= About this task =
Your task is to repeat exactly the lines below between the line holding "pinky mcp: (806, 222)" and the line holding "middle dip: (729, 185)", inclusive, and only those.

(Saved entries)

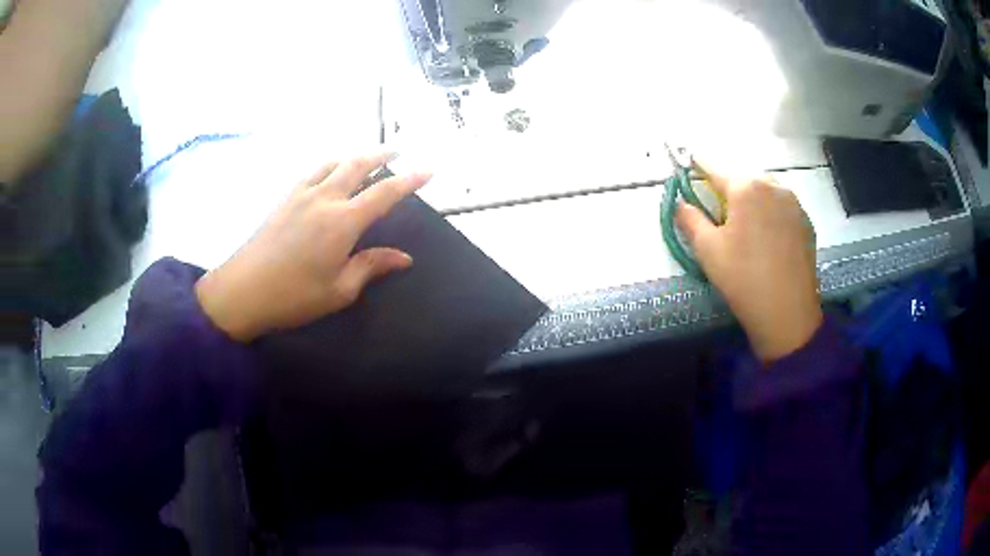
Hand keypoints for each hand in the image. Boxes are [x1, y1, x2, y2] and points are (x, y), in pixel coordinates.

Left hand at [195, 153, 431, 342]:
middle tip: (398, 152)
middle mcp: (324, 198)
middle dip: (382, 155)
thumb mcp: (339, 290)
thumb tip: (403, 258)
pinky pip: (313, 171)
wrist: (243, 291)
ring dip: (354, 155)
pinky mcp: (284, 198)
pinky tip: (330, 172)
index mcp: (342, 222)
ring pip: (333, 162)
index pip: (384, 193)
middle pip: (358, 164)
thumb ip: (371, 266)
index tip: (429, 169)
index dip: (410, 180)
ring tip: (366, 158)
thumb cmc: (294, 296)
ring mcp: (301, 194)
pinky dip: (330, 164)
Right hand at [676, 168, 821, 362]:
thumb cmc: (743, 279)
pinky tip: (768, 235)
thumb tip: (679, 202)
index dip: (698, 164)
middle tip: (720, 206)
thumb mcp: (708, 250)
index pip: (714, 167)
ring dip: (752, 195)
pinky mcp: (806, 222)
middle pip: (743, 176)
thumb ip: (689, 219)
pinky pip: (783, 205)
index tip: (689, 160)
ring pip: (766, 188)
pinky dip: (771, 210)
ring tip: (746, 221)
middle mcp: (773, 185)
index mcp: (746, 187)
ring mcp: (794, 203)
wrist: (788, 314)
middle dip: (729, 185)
---
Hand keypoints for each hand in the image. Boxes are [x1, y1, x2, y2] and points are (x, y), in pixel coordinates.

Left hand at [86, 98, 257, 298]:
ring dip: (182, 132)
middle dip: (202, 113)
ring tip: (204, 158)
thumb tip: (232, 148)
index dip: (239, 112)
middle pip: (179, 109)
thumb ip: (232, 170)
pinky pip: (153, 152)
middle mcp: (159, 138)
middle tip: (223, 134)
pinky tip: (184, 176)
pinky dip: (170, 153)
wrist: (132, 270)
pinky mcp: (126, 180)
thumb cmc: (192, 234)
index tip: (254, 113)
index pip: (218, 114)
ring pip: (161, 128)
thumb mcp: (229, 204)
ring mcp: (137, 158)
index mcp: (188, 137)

= Your solution =
pinky mcp: (806, 222)
middle pip: (743, 176)
thumb ip: (689, 219)
pinky pip: (783, 205)
index tip: (689, 160)
ring pip: (766, 188)
pinky dip: (771, 210)
ring tip: (746, 221)
middle mcp: (773, 185)
index mcp: (746, 187)
ring mcp: (794, 203)
wrist: (788, 314)
middle dip: (729, 185)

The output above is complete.